I'm trying to scrape some information from a website but can't find a solution that works for me. Every code I read on the Internet generates at least one error for me.
Even the example code at their homepage generates errors for me.
My code:
HtmlDocument doc = new HtmlDocument();
doc.Load("https://www.flashback.org/u479804");
foreach(HtmlNode link in doc.DocumentElement.SelectNodes("//a[@href"])
{
HtmlAttribute att = link["href"];
att.Value = FixLink(att);
}
doc.Save("file.htm");
Generates the following error:
'HtmlDocument' is an ambiguous reference between 'System.Windows.Forms.HtmlDocument' and 'HtmlAgilityPack.HtmlDocument' C:*\Form1.cs
Edit: My entire code is located here: http://beta.yapaste.com/55
All help is very appreciated!
Use HtmlAgilityPack.HtmlDocument
:
HtmlAgilityPack.HtmlDocument doc = new HtmlAgilityPack.HtmlDocument();
The compiler is getting confused because two of the namespaces you have imported with using
contain classes called HtmlDocument
- the HTML Agility Pack namespace, and the Windows Forms namespace. You can get around this by specifying which class you want to use explicitly.

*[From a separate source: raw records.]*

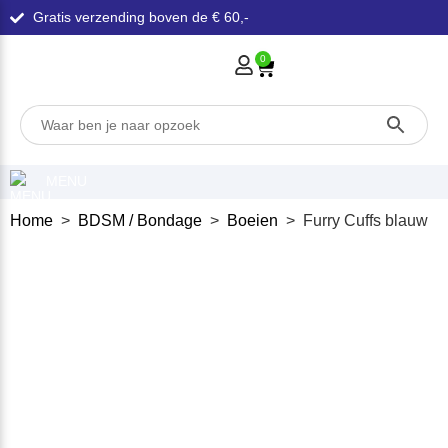
Gratis verzending boven de € 60,-
0
MENU
Home
>
BDSM / Bondage
>
Boeien
> Furry Cuffs blauw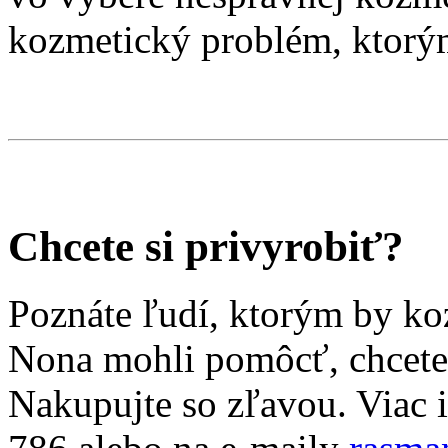
kozmetický problém, ktorý
Chcete si privyrobiť?
Poznáte ľudí, ktorým by ko
Nona mohli pomôcť, chcete 
Nakupujte so zľavou. Viac i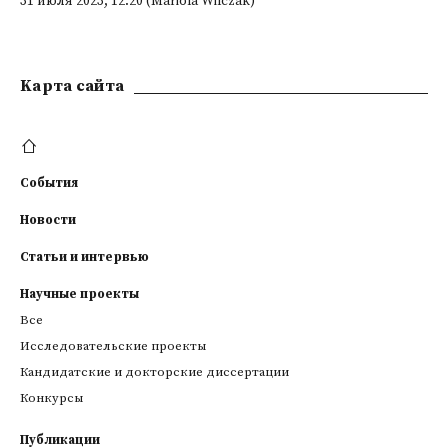
31 июля 2023; 12:20 (Mariola Wilczak)
Kарта сайта
События
Новости
Статьи и интервью
Научные проекты
Все
Исследовательские проекты
Кандидатские и докторские диссертации
Конкурсы
Публикации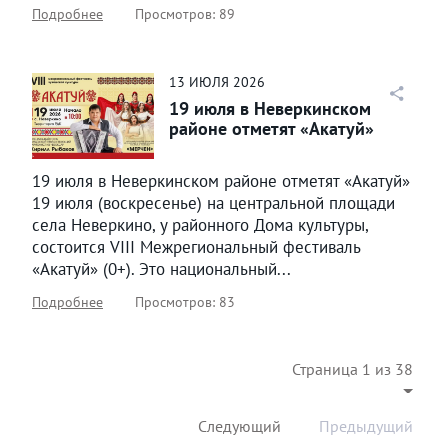
Подробнее
Просмотров: 89
13
ИЮЛЯ
2026
19 июля в Неверкинском
районе отметят «Акатуй»
19 июля в Неверкинском районе отметят «Акатуй»
19 июля (воскресенье) на центральной площади
села Неверкино, у районного Дома культуры,
состоится VIII Межрегиональный фестиваль
«Акатуй» (0+). Это национальный...
Подробнее
Просмотров: 83
Страница 1 из 38
Следующий
Предыдущий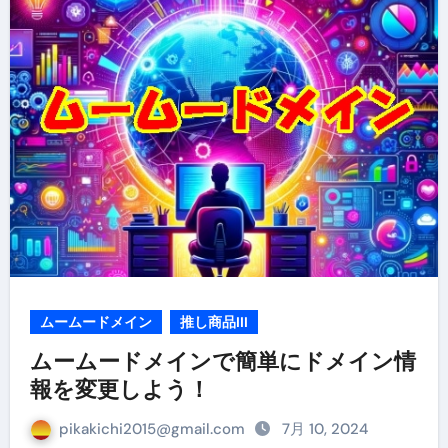
ムームードメイン
推し商品III
ムームードメインで簡単にドメイン情
報を変更しよう！
pikakichi2015@gmail.com
7月 10, 2024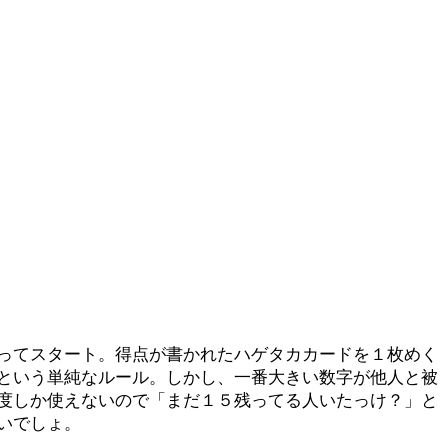
ってスタート。得点が書かれたハゲタカカードを１枚めく
という単純なルール。しかし、一番大きい数字が他人と被
度しか使えないので「まだ１５残ってる人いたっけ？」と
いでしょ。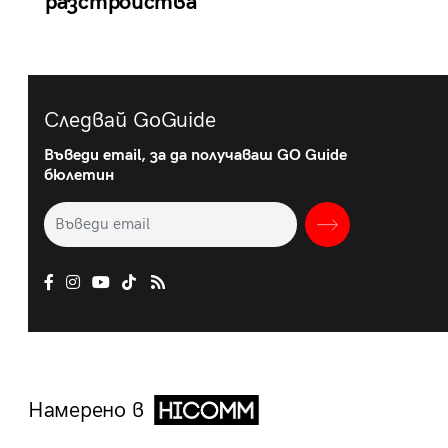
разстройства
Следвай GoGuide
Въведи email, за да получаваш GO Guide
бюлетин
Намерено в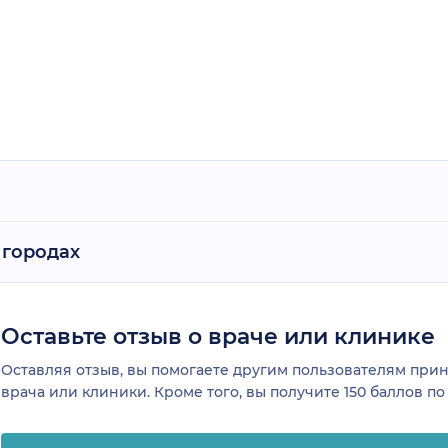
 городах
Оставьте отзыв о враче или клинике
Оставляя отзыв, вы помогаете другим пользователям пр
врача или клиники. Кроме того, вы получите 150 баллов п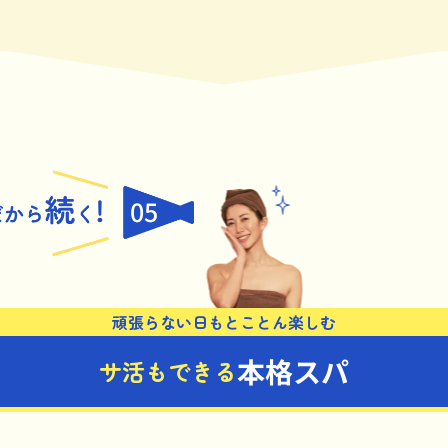
05
頑張らない日もとことん楽しむ
本格スパ
サ活もできる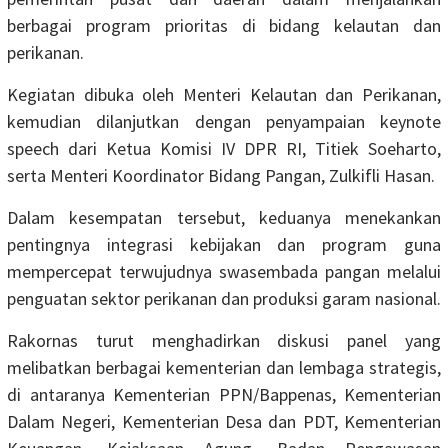
berbagai program prioritas di bidang kelautan dan
perikanan.
Kegiatan dibuka oleh Menteri Kelautan dan Perikanan,
kemudian dilanjutkan dengan penyampaian keynote
speech dari Ketua Komisi IV DPR RI, Titiek Soeharto,
serta Menteri Koordinator Bidang Pangan, Zulkifli Hasan.
Dalam kesempatan tersebut, keduanya menekankan
pentingnya integrasi kebijakan dan program guna
mempercepat terwujudnya swasembada pangan melalui
penguatan sektor perikanan dan produksi garam nasional.
Rakornas turut menghadirkan diskusi panel yang
melibatkan berbagai kementerian dan lembaga strategis,
di antaranya Kementerian PPN/Bappenas, Kementerian
Dalam Negeri, Kementerian Desa dan PDT, Kementerian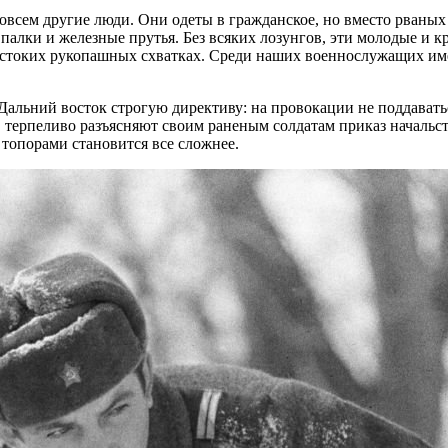
совсем другие люди. Они одеты в гражданское, но вместо рваных
 палки и железные прутья. Без всяких лозунгов, эти молодые и кр
естоких рукопашных схватках. Среди наших военнослужащих име
Дальний восток строгую директиву: на провокации не поддавать
 терпеливо разъясняют своим раненым солдатам приказ начальс
топорами становится все сложнее.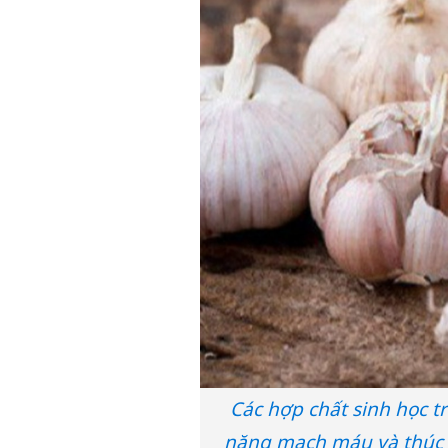
Các hợp chất sinh học tr
năng mạch máu và thúc đ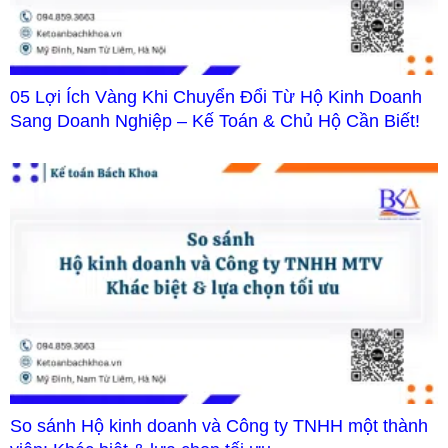
05 Lợi Ích Vàng Khi Chuyển Đổi Từ Hộ Kinh Doanh
Sang Doanh Nghiệp – Kế Toán & Chủ Hộ Cần Biết!
So sánh Hộ kinh doanh và Công ty TNHH một thành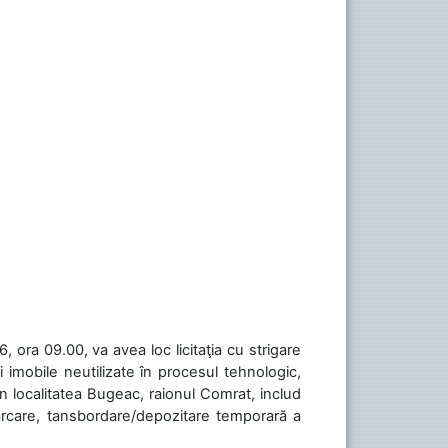
 ora 09.00, va avea loc licitaţia cu strigare
 imobile neutilizate în procesul tehnologic,
în localitatea Bugeac, raionul Comrat, includ
cărcare, tansbordare/depozitare temporară a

this is how i achieved. Note that there is a code error given in main Html Agility Pack Example in foreach line doc.DocumentElement.SelectNodes("//a[@href"]). The correct and tested one is given below.

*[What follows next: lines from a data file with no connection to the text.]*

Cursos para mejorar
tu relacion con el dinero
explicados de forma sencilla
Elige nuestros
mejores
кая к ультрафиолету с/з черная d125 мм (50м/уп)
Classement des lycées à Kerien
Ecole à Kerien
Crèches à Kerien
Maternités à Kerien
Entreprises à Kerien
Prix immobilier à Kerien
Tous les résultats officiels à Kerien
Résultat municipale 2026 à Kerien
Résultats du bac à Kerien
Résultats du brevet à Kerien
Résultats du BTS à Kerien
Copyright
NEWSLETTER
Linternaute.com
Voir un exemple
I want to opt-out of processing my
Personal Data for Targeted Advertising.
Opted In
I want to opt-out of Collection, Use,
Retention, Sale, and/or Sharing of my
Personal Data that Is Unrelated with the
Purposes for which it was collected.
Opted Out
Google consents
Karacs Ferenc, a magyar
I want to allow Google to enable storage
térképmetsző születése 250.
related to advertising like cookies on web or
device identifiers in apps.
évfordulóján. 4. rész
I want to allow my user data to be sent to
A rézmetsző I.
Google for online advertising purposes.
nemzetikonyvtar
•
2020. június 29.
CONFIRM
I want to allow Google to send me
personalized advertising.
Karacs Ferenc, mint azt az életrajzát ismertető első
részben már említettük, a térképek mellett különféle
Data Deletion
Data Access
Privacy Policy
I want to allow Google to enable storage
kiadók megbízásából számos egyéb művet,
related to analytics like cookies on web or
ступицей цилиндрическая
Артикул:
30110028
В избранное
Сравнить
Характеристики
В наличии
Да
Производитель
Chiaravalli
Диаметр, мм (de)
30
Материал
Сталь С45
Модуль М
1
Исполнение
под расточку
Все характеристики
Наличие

HtmlWeb hw = new HtmlWeb();
HtmlDocument doc = hw.Load(@"http://adityabajaj.com");
StringBuilder sb = new StringBuilder();
List<string> lstHref = new List<string>();
foreach (HtmlNode link in doc.DocumentNode.SelectNodes("//a[@href]").Distinct())
{
string curHref = link.Attributes["href"].Value;
if(!lstHref.Contains(curHref))
lstHref.Add(curHref);
}
foreach (string str in lstHref)
{
sb.Append(str +"<br />");
}
Response.Write (sb.ToString());
Since it got working for me, I thought I should share.